Despite protestations from Sandy Greyson, who headed the work group behind the new ordinance, and Dwaine Caraway, a majority of the council agreed to hear about the changes after the council's summer break.

The decision was made just before lunch, when Mayor Mike Rawlings seemed to realize that, because of the amount of time wasted bickering over changes to the city charter's term limit provisions, the meeting might last into Thursday morning if the sure-to-be contentious transit issues were discussed.

None of the term limit discussion was particularly useful. A motion by Rick Callahan to allow for two four-year terms rather than four two-year terms was roundly rejected, and the council also rejected the original suggestion of two three-year terms to voters.

The ineffectual debate was entertaining, at least. Dwaine Caraway suggested early in the discussion that the best move was to get rid of term limits entirely.

"If it were my druthers," he said, "as long as the voters want you, and as long as you were doing your job, you could stay."

Caraway also insisted that city staff conspire against council members who are unable to seek re-election.

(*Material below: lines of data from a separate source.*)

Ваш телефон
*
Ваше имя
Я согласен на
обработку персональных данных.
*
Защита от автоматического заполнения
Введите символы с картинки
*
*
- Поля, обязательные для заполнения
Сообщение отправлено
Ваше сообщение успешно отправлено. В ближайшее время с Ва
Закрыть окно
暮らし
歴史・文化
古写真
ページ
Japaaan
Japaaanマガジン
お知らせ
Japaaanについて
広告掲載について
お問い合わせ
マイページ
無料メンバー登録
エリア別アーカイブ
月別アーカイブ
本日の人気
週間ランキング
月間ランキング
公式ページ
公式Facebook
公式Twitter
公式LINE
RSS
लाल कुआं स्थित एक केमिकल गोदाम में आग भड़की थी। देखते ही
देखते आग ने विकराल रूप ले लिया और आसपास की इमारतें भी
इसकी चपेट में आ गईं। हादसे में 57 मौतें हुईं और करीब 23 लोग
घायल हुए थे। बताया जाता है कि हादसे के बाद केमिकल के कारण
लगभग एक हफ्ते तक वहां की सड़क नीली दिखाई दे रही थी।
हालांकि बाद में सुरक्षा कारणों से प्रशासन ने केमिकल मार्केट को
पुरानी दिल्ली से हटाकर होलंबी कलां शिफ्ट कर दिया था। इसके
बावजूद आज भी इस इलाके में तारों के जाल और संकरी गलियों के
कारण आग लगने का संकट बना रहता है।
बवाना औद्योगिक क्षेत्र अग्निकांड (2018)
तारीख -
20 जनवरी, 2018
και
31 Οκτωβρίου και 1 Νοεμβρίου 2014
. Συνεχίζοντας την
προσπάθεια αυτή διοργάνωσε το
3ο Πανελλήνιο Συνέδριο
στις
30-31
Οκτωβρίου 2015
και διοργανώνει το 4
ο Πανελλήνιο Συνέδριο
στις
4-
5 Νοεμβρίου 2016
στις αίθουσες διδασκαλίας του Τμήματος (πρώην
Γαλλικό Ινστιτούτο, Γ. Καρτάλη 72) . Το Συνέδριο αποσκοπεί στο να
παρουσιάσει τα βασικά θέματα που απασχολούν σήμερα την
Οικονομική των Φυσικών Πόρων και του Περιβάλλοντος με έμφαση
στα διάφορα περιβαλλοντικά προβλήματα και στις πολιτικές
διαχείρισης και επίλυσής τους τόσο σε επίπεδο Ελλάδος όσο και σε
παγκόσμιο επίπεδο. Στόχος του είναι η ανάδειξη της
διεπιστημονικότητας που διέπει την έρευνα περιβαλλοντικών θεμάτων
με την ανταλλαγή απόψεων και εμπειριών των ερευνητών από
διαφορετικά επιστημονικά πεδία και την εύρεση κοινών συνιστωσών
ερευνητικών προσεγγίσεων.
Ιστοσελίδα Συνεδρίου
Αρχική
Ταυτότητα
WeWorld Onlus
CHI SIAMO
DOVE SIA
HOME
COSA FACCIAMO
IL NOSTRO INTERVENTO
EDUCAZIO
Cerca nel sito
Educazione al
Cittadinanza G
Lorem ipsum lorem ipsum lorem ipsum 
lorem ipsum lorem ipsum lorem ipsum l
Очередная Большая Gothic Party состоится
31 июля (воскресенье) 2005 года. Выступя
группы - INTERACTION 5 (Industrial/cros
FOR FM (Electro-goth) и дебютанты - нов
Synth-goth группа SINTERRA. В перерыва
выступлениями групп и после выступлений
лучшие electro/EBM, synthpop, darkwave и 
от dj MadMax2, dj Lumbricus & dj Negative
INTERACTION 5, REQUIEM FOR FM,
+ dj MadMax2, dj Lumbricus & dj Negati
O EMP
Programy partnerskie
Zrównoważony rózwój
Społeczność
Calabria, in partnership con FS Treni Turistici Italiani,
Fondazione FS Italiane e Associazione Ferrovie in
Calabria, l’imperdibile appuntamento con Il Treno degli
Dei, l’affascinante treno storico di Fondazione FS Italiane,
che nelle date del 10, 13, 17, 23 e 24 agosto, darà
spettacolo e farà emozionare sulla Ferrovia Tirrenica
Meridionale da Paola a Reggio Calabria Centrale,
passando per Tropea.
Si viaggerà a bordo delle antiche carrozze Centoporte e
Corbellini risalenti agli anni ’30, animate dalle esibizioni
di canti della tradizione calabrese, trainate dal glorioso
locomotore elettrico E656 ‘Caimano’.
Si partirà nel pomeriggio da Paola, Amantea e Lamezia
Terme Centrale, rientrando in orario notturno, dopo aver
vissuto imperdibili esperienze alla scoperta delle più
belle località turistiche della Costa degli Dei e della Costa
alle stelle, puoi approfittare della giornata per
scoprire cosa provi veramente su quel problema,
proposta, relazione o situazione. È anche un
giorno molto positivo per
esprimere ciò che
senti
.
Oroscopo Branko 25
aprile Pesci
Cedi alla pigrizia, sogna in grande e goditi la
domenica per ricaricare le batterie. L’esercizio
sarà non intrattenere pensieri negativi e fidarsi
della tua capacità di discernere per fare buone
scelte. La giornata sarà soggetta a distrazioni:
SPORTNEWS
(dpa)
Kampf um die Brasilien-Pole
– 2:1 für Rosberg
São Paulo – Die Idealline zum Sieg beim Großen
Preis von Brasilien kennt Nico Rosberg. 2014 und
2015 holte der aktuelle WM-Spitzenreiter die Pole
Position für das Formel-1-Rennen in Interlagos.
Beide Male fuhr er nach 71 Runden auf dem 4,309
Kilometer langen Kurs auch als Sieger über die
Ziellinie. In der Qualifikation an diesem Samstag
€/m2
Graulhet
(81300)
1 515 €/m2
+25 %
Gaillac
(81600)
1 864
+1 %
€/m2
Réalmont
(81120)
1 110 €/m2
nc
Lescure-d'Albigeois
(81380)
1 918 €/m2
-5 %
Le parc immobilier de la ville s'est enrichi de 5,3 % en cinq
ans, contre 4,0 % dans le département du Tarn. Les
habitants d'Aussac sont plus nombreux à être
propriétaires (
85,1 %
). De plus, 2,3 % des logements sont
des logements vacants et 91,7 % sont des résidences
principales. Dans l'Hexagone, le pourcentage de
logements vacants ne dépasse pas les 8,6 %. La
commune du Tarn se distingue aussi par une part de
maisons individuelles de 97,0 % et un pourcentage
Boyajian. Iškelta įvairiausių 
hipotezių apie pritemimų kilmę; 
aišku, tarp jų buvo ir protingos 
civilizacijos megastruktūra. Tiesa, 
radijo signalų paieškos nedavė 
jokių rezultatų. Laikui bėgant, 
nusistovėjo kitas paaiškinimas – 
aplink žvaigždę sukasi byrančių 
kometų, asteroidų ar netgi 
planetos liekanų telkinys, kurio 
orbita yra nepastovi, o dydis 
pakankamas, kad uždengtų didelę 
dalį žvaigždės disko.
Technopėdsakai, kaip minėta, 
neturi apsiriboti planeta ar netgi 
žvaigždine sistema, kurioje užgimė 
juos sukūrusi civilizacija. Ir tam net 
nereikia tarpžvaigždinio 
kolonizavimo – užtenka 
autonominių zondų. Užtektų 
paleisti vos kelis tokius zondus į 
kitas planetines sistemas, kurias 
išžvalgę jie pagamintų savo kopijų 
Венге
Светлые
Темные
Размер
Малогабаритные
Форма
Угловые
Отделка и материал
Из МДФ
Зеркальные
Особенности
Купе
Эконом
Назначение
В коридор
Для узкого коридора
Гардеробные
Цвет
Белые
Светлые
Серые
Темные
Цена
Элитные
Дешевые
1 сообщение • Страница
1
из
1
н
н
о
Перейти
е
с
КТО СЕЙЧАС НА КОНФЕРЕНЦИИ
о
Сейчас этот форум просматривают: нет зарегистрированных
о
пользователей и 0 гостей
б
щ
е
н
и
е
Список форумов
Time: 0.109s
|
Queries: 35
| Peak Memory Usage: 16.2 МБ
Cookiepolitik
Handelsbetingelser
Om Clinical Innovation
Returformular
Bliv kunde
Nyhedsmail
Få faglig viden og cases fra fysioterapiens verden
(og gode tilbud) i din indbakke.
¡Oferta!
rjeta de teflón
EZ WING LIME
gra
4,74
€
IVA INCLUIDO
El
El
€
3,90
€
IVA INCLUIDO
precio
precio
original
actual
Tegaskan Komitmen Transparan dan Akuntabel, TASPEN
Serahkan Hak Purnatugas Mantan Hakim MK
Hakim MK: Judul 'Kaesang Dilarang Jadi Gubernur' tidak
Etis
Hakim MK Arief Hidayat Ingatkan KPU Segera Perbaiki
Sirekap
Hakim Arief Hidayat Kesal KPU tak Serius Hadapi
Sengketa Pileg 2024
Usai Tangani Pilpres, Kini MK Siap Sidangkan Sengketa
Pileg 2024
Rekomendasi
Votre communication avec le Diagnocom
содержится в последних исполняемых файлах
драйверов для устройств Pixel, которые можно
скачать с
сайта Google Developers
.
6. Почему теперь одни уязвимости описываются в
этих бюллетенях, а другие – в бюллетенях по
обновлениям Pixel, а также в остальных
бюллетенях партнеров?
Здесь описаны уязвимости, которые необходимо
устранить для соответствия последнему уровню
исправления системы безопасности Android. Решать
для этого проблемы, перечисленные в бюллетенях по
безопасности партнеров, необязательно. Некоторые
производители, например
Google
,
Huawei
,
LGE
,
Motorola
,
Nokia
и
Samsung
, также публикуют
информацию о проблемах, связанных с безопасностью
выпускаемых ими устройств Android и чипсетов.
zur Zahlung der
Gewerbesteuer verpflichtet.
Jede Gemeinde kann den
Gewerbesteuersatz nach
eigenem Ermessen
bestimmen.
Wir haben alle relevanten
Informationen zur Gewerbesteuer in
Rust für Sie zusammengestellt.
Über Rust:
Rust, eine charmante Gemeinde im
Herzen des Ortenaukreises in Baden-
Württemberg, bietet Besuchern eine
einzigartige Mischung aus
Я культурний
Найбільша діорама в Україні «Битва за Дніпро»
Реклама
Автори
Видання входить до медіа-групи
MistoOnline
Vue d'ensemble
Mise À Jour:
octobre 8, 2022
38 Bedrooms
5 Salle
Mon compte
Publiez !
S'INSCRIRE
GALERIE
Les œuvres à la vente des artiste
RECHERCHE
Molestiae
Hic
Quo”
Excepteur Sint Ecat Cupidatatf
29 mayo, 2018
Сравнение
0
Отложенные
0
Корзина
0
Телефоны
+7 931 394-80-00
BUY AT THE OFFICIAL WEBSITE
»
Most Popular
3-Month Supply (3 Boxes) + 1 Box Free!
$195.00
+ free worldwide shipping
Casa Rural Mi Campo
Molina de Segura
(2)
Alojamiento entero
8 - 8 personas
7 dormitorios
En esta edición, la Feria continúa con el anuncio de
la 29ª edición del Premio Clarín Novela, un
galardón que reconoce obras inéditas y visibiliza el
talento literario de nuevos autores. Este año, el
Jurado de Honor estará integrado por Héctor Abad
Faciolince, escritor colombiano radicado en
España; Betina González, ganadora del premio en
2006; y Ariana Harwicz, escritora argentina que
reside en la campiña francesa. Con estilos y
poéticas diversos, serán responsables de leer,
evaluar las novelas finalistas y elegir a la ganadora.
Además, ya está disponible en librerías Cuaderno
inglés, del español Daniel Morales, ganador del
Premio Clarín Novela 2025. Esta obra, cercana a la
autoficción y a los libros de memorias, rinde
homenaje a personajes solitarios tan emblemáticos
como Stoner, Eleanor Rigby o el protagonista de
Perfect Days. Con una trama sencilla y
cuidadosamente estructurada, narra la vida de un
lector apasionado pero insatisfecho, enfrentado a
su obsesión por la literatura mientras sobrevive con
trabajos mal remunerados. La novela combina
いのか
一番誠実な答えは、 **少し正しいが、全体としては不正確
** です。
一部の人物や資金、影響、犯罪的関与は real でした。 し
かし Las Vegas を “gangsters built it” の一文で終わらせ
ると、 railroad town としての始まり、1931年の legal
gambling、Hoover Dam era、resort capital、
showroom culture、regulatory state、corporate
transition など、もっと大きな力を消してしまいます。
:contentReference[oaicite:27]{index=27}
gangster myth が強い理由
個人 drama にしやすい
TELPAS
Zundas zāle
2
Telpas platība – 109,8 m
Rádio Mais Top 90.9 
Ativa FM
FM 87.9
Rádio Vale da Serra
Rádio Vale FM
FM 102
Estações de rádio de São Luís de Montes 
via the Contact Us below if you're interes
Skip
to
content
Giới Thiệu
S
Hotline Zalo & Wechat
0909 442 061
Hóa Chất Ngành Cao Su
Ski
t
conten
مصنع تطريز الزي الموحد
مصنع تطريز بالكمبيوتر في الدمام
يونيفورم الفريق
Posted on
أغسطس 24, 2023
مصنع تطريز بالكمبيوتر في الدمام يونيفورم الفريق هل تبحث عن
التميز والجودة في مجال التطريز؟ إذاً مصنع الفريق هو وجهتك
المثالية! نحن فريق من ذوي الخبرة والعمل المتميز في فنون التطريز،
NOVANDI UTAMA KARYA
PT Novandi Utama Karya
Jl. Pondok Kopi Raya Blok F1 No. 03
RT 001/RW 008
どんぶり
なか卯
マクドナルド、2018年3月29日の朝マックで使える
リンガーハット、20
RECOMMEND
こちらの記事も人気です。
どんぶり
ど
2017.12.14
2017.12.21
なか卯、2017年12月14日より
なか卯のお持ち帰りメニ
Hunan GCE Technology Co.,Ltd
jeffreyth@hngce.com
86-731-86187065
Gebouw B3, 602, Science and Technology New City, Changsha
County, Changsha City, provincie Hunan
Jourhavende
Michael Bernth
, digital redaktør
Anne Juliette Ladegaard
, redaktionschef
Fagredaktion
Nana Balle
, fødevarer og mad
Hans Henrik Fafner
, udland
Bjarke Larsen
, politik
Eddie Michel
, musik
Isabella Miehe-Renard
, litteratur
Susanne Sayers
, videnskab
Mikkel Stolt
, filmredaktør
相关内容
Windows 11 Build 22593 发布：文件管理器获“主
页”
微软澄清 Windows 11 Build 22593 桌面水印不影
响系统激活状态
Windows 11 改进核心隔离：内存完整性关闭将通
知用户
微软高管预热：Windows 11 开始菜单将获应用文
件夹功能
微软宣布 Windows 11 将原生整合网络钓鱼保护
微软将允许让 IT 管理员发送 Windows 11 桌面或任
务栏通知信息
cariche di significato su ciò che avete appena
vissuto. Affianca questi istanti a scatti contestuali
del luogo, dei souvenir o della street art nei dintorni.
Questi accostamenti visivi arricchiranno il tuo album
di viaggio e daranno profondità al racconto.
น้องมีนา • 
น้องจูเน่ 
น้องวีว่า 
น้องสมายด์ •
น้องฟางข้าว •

"[Staff] will relax and play politics at the end of our term," he said. "Some folks can't wait until we are on our way out."

Lee Kleinman suggested that Caraway was attempting to build a career in a position that is supposed to be temporary.

"This whole drive to increase [council] salaries and get rid of term limits is clearly an opportunity to try and embed these positions for the long term," he said.

Having unlimited terms would allow for a concentration of power that "creates a ward system," he said.

If term-limited council members want to continue their political careers, Kleinmann said, they should run for county, state or federal office.

Clearly, Kleinman's comments upset Caraway, who minutes later went on a desk-slapping tirade.

"I take offense when we talk about career politicians with personal agendas," he said. "That's a slap in the face."

Because there is more work to do in South Dallas, Caraway insisted, he and his fellow southern sector council members must make a career out of trying to make things better, he said.

"Don't be labeling people about no career politician," he said, pointing at Kleinman.

After the hour-long back and forth, which again, changed absolutely nothing from the original charter modification proposal, the newly behind schedule council moved on to other business.